*EXCERPTED PASSAGE*.
^^^^

For Aetna, one factor that could throw off 2016 earnings projections is a spike in medical costs, and another is “low visibility at this juncture of the year into our ability to achieve our margin improvement goals in our ACA-compliant products, particularly the uncertainty related to three R’s accruals,” said Shawn Guertin, Aetna’s chief financial officer.
Executives noted that the company has been careful about the small-group market, because of a concern that expirations of grandmothering provisions, or provisions that have let small employers keep pre-PPACA coverage, will lead to market disruption.
See also: Aetna: What PPACA problem?
2. Aetna is not giving many details about the performance of its public exchange operation.
Aetna executives said the company ended the first quarter with 911,000 PPACA exchange plan enrollees, and a total of 1.2 million holders of individual coverage inside and outside the exchange system.
A year ago, the company said it had 950,000 exchange plan enrollees and a total of 1.3 million individual coverage holders.

^^^^

*SOURCE MATERIAL*.
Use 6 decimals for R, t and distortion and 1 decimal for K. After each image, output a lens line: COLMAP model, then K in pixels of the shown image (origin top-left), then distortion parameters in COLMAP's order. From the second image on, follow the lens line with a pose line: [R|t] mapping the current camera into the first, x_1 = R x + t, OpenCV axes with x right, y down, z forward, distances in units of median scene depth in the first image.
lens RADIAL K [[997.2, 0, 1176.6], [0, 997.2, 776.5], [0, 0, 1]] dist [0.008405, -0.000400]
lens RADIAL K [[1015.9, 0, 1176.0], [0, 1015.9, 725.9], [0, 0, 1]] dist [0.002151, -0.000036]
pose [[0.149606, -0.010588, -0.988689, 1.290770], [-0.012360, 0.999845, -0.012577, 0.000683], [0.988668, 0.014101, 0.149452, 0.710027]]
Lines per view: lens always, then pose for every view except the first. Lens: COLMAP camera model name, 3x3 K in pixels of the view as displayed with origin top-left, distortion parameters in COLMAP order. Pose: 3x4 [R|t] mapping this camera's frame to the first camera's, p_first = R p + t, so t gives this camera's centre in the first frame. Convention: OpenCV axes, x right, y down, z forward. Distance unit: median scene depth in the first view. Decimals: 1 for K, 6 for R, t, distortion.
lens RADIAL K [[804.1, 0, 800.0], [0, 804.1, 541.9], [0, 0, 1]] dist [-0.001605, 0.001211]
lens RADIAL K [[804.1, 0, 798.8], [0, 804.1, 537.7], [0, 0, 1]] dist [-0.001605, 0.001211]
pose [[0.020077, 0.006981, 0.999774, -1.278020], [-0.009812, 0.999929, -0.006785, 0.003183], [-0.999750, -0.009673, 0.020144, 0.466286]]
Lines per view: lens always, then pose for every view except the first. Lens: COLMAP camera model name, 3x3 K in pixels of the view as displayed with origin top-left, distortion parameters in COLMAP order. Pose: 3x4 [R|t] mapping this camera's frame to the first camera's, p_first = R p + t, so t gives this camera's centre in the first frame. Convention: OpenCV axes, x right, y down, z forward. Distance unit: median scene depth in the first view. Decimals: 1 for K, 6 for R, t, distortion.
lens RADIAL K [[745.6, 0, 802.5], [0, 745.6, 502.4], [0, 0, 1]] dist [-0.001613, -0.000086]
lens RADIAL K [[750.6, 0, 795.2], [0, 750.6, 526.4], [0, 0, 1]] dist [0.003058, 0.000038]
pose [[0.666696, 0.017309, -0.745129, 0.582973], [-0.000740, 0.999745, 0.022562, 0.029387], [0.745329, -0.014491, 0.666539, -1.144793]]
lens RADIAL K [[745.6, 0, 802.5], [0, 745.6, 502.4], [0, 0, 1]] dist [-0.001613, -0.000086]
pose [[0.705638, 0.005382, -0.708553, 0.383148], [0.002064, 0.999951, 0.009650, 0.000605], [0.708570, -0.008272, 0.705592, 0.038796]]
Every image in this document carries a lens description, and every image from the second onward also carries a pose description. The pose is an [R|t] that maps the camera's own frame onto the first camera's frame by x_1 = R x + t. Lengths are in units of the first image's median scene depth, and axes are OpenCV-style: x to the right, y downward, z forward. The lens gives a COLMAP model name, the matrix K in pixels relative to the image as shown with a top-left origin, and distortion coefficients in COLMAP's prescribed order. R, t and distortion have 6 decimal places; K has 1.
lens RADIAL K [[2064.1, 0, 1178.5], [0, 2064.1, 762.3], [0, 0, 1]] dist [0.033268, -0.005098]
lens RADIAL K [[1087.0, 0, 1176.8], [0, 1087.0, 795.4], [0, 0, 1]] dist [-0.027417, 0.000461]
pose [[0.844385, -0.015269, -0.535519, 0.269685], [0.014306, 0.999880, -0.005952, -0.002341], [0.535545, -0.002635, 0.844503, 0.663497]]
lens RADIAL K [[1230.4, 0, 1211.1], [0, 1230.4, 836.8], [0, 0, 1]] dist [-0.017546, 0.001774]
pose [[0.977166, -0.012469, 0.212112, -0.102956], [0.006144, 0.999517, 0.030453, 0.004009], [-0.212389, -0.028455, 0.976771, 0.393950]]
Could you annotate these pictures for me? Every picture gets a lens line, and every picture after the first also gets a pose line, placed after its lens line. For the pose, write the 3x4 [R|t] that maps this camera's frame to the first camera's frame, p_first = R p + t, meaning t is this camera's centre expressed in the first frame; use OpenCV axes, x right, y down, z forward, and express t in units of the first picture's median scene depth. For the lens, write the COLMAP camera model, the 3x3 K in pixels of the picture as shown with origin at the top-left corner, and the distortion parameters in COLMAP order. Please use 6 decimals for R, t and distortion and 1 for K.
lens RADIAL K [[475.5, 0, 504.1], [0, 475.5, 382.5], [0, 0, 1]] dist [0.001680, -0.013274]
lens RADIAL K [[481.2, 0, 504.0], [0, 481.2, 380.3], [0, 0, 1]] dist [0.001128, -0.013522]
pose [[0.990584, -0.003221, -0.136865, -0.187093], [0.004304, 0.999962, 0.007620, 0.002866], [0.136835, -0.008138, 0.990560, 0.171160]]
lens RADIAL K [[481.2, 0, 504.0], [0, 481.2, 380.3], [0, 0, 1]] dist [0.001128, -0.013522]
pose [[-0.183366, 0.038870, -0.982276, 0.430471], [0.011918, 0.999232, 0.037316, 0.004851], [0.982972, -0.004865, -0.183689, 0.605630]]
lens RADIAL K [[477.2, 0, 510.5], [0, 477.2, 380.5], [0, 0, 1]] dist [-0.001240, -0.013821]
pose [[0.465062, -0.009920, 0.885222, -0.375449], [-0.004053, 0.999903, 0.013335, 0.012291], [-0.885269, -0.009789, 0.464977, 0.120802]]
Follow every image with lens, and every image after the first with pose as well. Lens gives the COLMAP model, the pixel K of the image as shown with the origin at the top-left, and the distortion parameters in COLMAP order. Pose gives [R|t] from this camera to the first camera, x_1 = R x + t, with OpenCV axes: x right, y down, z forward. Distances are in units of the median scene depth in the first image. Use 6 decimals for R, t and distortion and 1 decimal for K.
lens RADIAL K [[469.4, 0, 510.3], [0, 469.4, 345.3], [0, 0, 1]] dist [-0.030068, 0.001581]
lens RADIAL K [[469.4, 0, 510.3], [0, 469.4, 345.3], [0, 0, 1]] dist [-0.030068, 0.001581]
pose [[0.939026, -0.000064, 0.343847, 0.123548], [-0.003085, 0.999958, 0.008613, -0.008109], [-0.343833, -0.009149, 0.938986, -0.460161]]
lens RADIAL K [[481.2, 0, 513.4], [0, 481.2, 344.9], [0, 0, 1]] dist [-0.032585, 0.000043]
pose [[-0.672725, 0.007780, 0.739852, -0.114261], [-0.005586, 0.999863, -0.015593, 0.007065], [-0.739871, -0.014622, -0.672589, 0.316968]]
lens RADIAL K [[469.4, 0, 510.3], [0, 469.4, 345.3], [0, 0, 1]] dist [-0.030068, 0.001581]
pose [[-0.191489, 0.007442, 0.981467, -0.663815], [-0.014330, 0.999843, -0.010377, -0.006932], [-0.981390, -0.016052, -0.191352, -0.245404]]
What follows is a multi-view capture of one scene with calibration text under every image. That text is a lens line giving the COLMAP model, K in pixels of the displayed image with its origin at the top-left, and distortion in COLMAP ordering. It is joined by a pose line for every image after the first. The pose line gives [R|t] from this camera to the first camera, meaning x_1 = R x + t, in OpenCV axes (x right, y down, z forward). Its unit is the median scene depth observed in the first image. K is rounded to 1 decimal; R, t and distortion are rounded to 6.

^^^^

*WORK INSTRUCTION A*.
Transcribe the Aetna passage word for word, beginning at the words "For Aetna, one" and stopping after "public exchange operation.".
*WORK INSTRUCTION B*.
Pick up the passage about Aetna's earnings and continue it from its last sentence.
The records have nothing to do with what is asked here.

*REPLY A*.
For Aetna, one factor that could throw off 2016 earnings projections is a spike in medical costs, and another is “low visibility at this juncture of the year into our ability to achieve our margin improvement goals in our ACA-compliant products, particularly the uncertainty related to three R’s accruals,” said Shawn Guertin, Aetna’s chief financial officer.
Executives noted that the company has been careful about the small-group market, because of a concern that expirations of grandmothering provisions, or provisions that have let small employers keep pre-PPACA coverage, will lead to market disruption.
See also: Aetna: What PPACA problem?
2. Aetna is not giving many details about the performance of its public exchange operation.

*REPLY B*.
Aetna executives implied that the exchange plans lost money in 2015, saying that their goal for this year is for the plans to break even.
In the first quarter, exchange plan enrollee demographics, claims and other indicators all did at least as well as the company had expected, and that is giving the company some confidence that it might get the exchange plans to a break-even level this year, executives said.
PPACA calls for two of the three R’s programs, the PPACA reinsurance program and the PPACA risk corridors program, to go away next year. The disappearance of two of the three R’s could increase 2017 premiums by about 6 percent, and increases in the underlying medical costs could expand 2017 individual health insurance rate increases by another 6 percentage points to 7 percentage points, to about 12 percent or 13 percent, Bertolini said.
In terms of prices, “the market is rational, and probably more rational than it’s ever been, given the impacts of the ACA on [Blue Cross and Blue Shield carrier] reserves and [other] competitors,” Bertolini said. “Folks are being much more careful about pricing.”
Bertolini said carriers face a “stark realization” about pricing risk.
“If you get behind on your pricing, and try to buy share, you just can’t catch up in any reasonable amount of time,” Bertolini said.
3. Aetna is hoping the fall elections will make the public exchange situation better.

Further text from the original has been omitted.